Tuesday, October 11, 2011

"Women, in general, have more choices than before."

Work it, Single Ladies- WORK IT!
According to some single women in their late 30s-early 40s, the single life is something we all should want.

Or is it?

In watching this: Women Who Love Being Single- on the Today Show,  I can't help but analyze body language when these women speak about how much they enjoy being single at their ages.

The first woman interviewed, Maria, is "single by choice." She says that her "joy is not predicated on being in a relationship... I have a good identity and I have a lot of joy in my life." Which is really great. I mean, girl power! I'd high-five her if she was in front of me.

But, when she first says that she is happy, and has a lot of love in her life from her family and friends, she looks down- rather than sternly and confidently into the camera.

I'm sure she's not lying when she says that her life is full and she doesn't need someone to be there to create the joy for her. I agree with that: in being single for the better part of a year and a half (give or take some months) I've learned that being filled with joy is something that one creates within one's self. If someone relies on another person for their joy and happiness, chances are that when/if that other person goes away, so will the joy and happiness. I just think that her body language said something else when she was speaking about where she receives love from.

Before the news story ends, Maria does say that she'd love to meet a man who's gutsy and loving, and who can keep up with her. So, I'm glad her story isn't about giving up in finding love, it's about appreciating finding your own happiness and living it every day, rather than getting all Patti- The-Matchmaker about love.

The news story then jumps into a live interview of a single journalist, Kate, and a psychiatrist (ironic much?) with Ann Curry.

Kate says that "men have been declining" and women have been "ascending." She was referring to the work place and income-earning levels, but those chosen words show a little bit more than just a feminist point of view.  It seemed like it was coming from a personal, an emotional place.

She continues to say that marriage is an option for women now, rather than a necessity, as it once was.

Ann then brings up the fact that this is comparable to Kate's own life... cuing the awkward body language.

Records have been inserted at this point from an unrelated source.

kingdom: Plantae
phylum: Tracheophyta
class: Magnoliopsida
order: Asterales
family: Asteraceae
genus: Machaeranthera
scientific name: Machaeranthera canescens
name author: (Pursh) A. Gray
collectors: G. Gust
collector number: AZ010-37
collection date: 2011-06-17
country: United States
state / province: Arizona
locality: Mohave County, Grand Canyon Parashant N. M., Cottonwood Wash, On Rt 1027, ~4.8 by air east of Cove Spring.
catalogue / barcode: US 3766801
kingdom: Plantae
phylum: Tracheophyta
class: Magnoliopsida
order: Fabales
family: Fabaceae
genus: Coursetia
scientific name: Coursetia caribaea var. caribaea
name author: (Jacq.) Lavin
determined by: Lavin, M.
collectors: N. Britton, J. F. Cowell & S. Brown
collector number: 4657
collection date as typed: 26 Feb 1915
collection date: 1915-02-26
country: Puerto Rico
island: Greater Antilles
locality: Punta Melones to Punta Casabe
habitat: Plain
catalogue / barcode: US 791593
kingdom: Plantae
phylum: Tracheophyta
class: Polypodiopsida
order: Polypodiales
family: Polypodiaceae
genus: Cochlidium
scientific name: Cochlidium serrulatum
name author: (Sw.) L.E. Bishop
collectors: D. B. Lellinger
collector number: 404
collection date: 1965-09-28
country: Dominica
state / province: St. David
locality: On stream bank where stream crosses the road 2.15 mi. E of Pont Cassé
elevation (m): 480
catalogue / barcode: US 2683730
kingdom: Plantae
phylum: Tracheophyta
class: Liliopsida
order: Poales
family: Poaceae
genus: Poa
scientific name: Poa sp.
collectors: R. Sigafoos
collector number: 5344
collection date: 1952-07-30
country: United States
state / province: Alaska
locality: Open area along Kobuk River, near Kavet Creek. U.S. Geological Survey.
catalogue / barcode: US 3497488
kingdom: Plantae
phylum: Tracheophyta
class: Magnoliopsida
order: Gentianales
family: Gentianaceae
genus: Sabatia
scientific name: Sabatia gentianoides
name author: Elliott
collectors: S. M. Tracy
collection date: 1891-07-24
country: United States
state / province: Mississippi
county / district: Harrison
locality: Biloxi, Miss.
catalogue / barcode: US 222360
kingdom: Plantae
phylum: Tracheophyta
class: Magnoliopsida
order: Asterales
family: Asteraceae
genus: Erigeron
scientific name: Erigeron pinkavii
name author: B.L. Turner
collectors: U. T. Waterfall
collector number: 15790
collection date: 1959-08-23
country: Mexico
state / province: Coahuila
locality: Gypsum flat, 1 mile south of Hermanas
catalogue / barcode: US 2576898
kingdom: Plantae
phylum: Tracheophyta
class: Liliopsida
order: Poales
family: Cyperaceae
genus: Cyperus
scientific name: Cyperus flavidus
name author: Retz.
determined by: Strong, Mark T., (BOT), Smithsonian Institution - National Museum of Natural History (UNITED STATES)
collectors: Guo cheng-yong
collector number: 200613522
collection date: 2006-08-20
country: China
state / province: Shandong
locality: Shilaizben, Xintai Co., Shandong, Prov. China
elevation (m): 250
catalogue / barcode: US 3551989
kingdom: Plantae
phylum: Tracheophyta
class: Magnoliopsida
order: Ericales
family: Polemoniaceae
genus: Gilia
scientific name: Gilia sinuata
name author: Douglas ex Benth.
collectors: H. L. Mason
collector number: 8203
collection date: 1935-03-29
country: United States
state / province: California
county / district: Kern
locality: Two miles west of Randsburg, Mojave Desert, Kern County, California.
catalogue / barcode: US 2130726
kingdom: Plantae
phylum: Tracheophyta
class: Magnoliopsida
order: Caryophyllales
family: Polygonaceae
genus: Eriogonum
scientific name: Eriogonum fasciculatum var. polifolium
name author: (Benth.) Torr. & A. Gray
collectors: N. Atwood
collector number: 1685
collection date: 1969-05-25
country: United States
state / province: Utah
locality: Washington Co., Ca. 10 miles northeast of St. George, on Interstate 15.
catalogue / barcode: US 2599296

Kate stutters and can't get her "I'm single, I'm 39... I always thought I'd get married because that's what people do..." out fast enough. She starts speaking with her hands and smiling awkwardly. Though, similar to Maria, she says that she has enough love from her family and friends networks.

Come the end of the news story, the three conclude with the fact that being single is really about providing your own security, rather than relying on someone else. A happy ending.

Getting to the down and dirty... and incorporating psychology into my own thoughts...

Maybe I look for uncomfortable body languages from single mid-30s women because I want to know if they're truly happy.
Maybe there is a solo opportunity for my future, one I haven't thought of for myself, that I'll be able to read through these women.
Maybe getting married and having babies by the time I'm in my early-30s isn't in my cards...

But, what if I DO want to live in the traditional role of my gender? Not "role" as in wearing an apron when my husband gets out of work and I have dinner ready on the table, but, "role" as in finding true love that will bring me to marriage before my biological clock runs out.

I think that there are parts of these women that still have that eternal hope for true love that they haven't found, yet. But, they're living their lives in the most prolific and exciting way they know how, since God hasn't given them the opportunity to marry, yet.

Maybe that's just me hoping for them. Hoping that while they fulfill their personal desires, they leave enough room for someone else to jump in and join them on the rest of their life's' explorations and adventures.

Or, maybe that's me hoping for myself. Everyday in my life is an adventure in some way:
- walking through the hustle and bustle of the Big Apple
- paying my rent from my own checking account
- presenting to clients
- traveling to visit friends everywhere.
 ----- I'm a single woman, and I'm doing this all on my own, with a smile on my face to BOOT!

I'm happy and it's because of my own self. I love my life and I wouldn't do anything to change it. Like Maria and Kate, I'm living my life according to what brings me joy and happiness, and until Mr. Right pops into my life, I'll continue living it that way... and getting happier every day.